Fato é que, nesse processo de autoconhecimento, me deparei com algumas preciosidades como “Consciência quântica” do Ph.D. em física nuclear Amit Goswami, ou mesmo “A sabedoria da natureza”, do professor de taoísmo e I Ching, Roberto Otsu. Mas o livro que mais me impactou foi “A Jornada da Heroína” da Ph.D., psicoterapeuta e escritora Maureen Murdock, que validou a minha necessidade de adequação aos valores masculinos e o eterno conflito entre o que a sociedade patriarcal espera de nós, mulheres, e o que realmente somos. A leitura desse livro transformou as noites do casal. Marcão foi praticamente obrigado a ouvir um audiobook.

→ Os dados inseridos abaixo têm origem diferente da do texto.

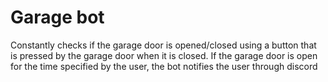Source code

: # Garage bot
Constantly checks if the garage door is opened/closed using a button that is pressed by the garage door when it is closed.
If the garage door is open for the time specified by the user, the bot notifies the user through discord
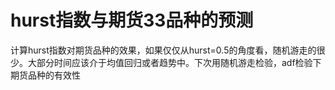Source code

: # hurst指数与期货33品种的预测

计算hurst指数对期货品种的效果，如果仅仅从hurst=0.5的角度看，随机游走的很少。大部分时间应该介于均值回归或者趋势中。下次用随机游走检验，adf检验下期货品种的有效性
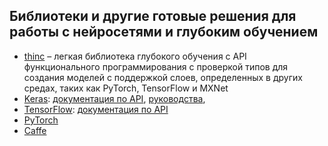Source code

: ## Библиотеки и другие готовые решения для работы с нейросетями и глубоким обучением

- [thinc](https://github.com/explosion/thinc) – легкая библиотека глубокого обучения c API функционального программирования с проверкой типов для создания моделей с поддержкой слоев, определенных в других средах, таких как PyTorch, TensorFlow и MXNet
- [Keras](https://keras.io/): [документация по API](https://keras.io/api/), [руководства](https://keras.io/guides/), 
- [TensorFlow](https://www.tensorflow.org/): [документация по API](https://www.tensorflow.org/api_docs)
- [PyTorch](https://pytorch.org/)
- [Caffe](http://caffe.berkeleyvision.org/)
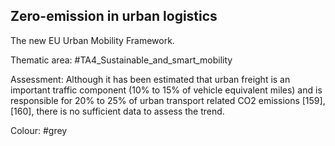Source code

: ## Zero-emission in urban logistics
The new EU Urban Mobility Framework.

Thematic area: #TA4_Sustainable_and_smart_mobility

Assessment: Although it has been estimated that urban freight is an important traffic component (10% to 15% of vehicle equivalent miles) and is responsible for 20% to 25% of urban transport related CO2 emissions [159], [160], there is no sufficient data to assess the trend.

Colour: #grey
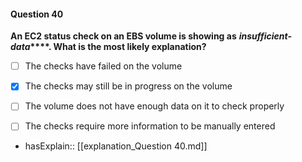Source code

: #### Question  40

**An EC2 status check on an EBS volume is showing as** **_insufficient-data_****. What is the most likely explanation?**

- [ ] The checks have failed on the volume

- [x] The checks may still be in progress on the volume

- [ ] The volume does not have enough data on it to check properly

- [ ] The checks require more information to be manually entered

- hasExplain:: [[explanation_Question  40.md]]
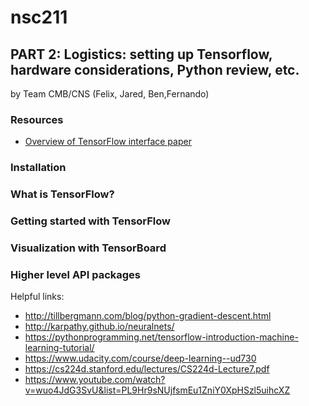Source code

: # nsc211

## PART 2: Logistics: setting up Tensorflow, hardware considerations, Python review, etc.
by Team CMB/CNS (Felix, Jared, Ben,Fernando) 

### Resources
* [Overview of TensorFlow interface paper](../references/Abadi2015.pdf)
### Installation

### What is TensorFlow?

### Getting started with TensorFlow

### Visualization with TensorBoard

### Higher level API packages












Helpful links:
* http://tillbergmann.com/blog/python-gradient-descent.html
* http://karpathy.github.io/neuralnets/
* https://pythonprogramming.net/tensorflow-introduction-machine-learning-tutorial/
* https://www.udacity.com/course/deep-learning--ud730
* https://cs224d.stanford.edu/lectures/CS224d-Lecture7.pdf
* https://www.youtube.com/watch?v=wuo4JdG3SvU&list=PL9Hr9sNUjfsmEu1ZniY0XpHSzl5uihcXZ

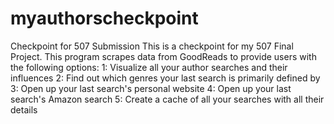 # myauthorscheckpoint
Checkpoint for 507 Submission
This is a checkpoint for my 507 Final Project. This program scrapes data from GoodReads to provide users with the following options: 
1: Visualize all your author searches and their influences
2: Find out which genres your last search is primarily defined by 
3: Open up your last search's personal website 
4: Open up your last search's Amazon search 
5: Create a cache of all your searches with all their details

Mulheres fortes podem dizer não
Renunciar ao cargo de CEO tem um peso. Sou muito grata por ter ocupado a mais alta posição na hierarquia corporativa. Uma posição desafiadora, estratégica e de muita influência. E é claro que me preocupo com a mensagem que estou passando para as mulheres que almejam chegar à liderança. Não quero decepcioná-las, e muito menos desencorajá-las. A nossa subida só está começando. Respeitar o seu momento de vida é o mais importante a ser feito. No entanto, minha intenção é enfatizar que fazer escolhas é uma forma de poder.
Para quem costumava associar sucesso apenas com trabalho, esse meu despertar proporcionou a valorização da Luciana sem o seu crachá.
“Mamãe, quando eu crescer vou escrever sobre a sua história de coragem”. Isadora, 10 anos.
Experimente ouvir a voz do seu coração. Sua felicidade virá de dentro.
“Eu não conheço o futuro. Eu não vim aqui te dizer como isso vai acabar. Eu vim aqui te dizer como vai começar.” Morpheus (Matrix, 1999)
Luciana Rodrigues é executiva C-level do setor de comunicação, mentora e conselheira.